Citation:  1.) The first classified Top Secret Aphrodite mission on August 4, 1944, from Fersfield Air Base, England, and parachuted out of his B-17 at about 500 feet altitude. It was the first mission using radio-controlled B-17s against missile launch sites in France, where the Germans were building intercontinental missile launch facilities. The new missiles were called the V-3 and were designed to destroy New York City and Washington D.C., and other large cities on the East Coast of the United States. July 1, 1944, ten pilots and ten autopilot technicians were selected from the various bomb groups of the 3rd Bomb Division of the 8th Air Force to volunteer to fly the ten aircraft which had been modified for the test. Each aircraft had one pilot and one autopilot technician. The two crewmembers had to enter and exit the aircraft through the navigator's escape hatch, which was the only entrance which wasn't sealed and locked.
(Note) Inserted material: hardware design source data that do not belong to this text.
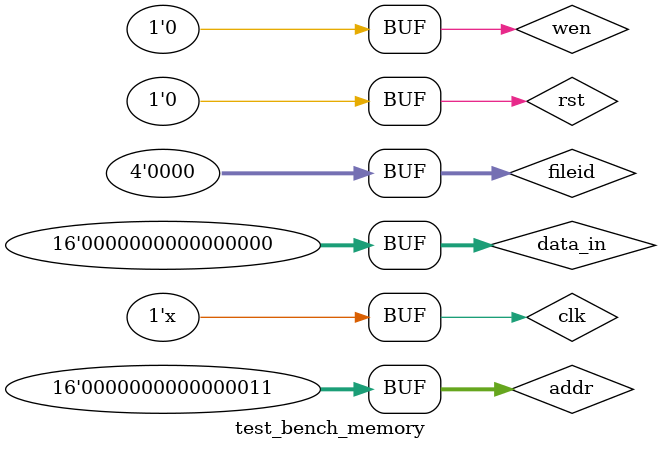
<source format=v>
`timescale 1ns / 1ps


module test_bench_memory;

	// Inputs
	reg clk;
	reg rst;
	reg wen;
	reg [15:0] addr;
	reg [15:0] data_in;
	reg [3:0] fileid;

	// Outputs
	wire [15:0] data_out;

	// Instantiate the Unit Under Test (UUT)
	memory uut (
		.clk(clk), 
		.rst(rst), 
		.wen(wen), 
		.addr(addr), 
		.data_in(data_in), 
		.fileid(fileid), 
		.data_out(data_out)
	);
	
	always #15 clk=~clk;
	initial begin
		// Initialize Inputs
		clk = 0;
		rst = 0;
		wen = 0;
		addr = 0;
		data_in = 0;
		fileid = 0;

		// Wait 100 ns for global reset to finish
		#100;
      
		// Add stimulus here
		
		#25 rst=1;
		#25 rst=0;
		#5;
		#30 addr=16'h1;
		#30 addr=16'h2;
		#30 addr=16'h3;
	end
      
endmodule


</source>
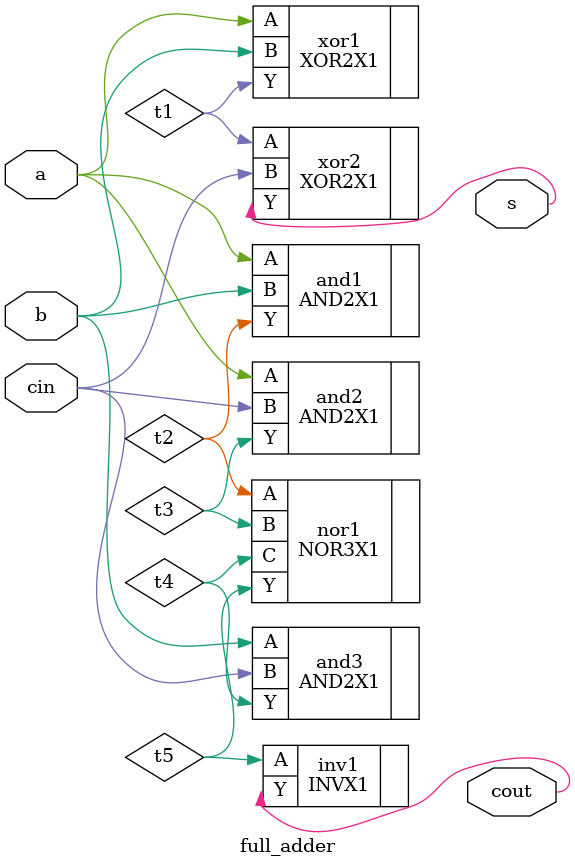
<source format=v>
module full_adder (a, b, s, cout, cin);
	
	input a;
	input b;
	input cin;
	output s;
	output cout;
	
	wire t1, t2, t3, t4, t5;
	
	XOR2X1 xor1(.A(a), .Y(t1), .B(b));
	XOR2X1 xor2(.A(t1), .Y(s), .B(cin));
	AND2X1 and1(.A(a), .B(b), .Y(t2));
	AND2X1 and2(.A(a), .B(cin), .Y(t3));
	AND2X1 and3(.A(b), .B(cin), .Y(t4));
	NOR3X1 nor1(.A(t2), .B(t3) , .C(t4), .Y(t5));
	INVX1 inv1(.A(t5), .Y(cout));
	
endmodule

</source>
The explosives were loaded in relatively small wooden boxes and wrapped in dynamite cord. After takeoff the aircraft was climbed to 1,500 feet and radio contact was established with the mother ship. The autopilot was engaged. The elevator control would not operate properly until the baby descended to about 1,200 feet. Sgt. Etherline bailed out at that altitude. Lt. Pool put the aircraft into a dive using the autopilot and started the procedures of setting a timer, arming the load manually and electrically. As a result of having to descent to get the elevator control to function Pool's bailout was considerably lower than planned. Pool's drone made it all the way to the target, but when the mother control pilot tried to dive the baby into the target the elevator altitude control would not respond, so they circled the target and made another attempt. As the baby approached the target for a second time, an anti aircraft battery shot it down short of the target. None of the aircraft launched as flying bombs actually hit the target as it was designed to do, even though they did destroy a lot of enemy anti-aircraft guns and personnel near the targets.